Mary Farnan, who has lung cancer, was awarded $2.85m; the husband of Angie Della Veccia, who died of lung cancer, was awarded $4.02m; Frank Amodeo, who has throat cancer, was awarded $5.83m.
These were the highest compensation awards made by any US jury in any of the tobacco cases that have come to court. The previous highest award - $1.72m - was made by a California jury last week. But the awards fell far short of the amounts claimed to compensate for lost earnings, personal suffering and other costs.
The awards stem from a class-action lawsuit brought last year against Philip Morris, RJ Reynolds, Brown & Williamson and three other companies on behalf of up to one million smokers in Florida. The jury - the same six people who determined yesterday's damages payments - found the firms liable for selling defective products that made smokers ill. As in other cases now under way across the United States, it was argued that the companies knowingly marketed a harmful and addictive product without warning consumers.

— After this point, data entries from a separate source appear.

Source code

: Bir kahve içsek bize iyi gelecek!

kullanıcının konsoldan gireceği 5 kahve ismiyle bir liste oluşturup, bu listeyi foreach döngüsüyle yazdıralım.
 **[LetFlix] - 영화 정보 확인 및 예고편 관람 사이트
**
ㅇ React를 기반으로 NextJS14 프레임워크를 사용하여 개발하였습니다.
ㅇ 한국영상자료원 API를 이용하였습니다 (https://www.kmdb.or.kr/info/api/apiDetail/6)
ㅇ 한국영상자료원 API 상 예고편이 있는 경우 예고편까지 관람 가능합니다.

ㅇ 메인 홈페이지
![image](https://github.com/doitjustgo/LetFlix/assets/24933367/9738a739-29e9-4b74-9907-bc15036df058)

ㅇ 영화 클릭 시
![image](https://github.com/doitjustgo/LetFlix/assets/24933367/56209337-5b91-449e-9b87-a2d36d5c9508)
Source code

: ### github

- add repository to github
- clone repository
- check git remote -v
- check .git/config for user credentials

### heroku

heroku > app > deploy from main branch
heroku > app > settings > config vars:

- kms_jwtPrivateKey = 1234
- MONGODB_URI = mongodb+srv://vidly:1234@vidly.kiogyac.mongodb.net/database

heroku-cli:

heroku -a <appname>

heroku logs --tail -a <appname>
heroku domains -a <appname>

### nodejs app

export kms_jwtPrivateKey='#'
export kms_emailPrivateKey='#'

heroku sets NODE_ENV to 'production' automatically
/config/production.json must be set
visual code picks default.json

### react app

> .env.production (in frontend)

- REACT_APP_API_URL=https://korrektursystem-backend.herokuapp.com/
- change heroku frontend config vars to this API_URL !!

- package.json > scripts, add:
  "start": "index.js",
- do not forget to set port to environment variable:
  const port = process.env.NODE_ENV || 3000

The same Florida jury must now consider punitive damages, but this final phase of the case is not expected to begin for several weeks. This is the real threat to the tobacco industry, which fears awards running into billions of dollars.
It was in an effort to fend off just such an eventuality that the companies reached agreement with a group of US state governments to pay around $250bn over 25 years to compensate for the costs of medical treatment for people with smoking-related diseases. But the agreement did not cover cases already in the legal pipeline.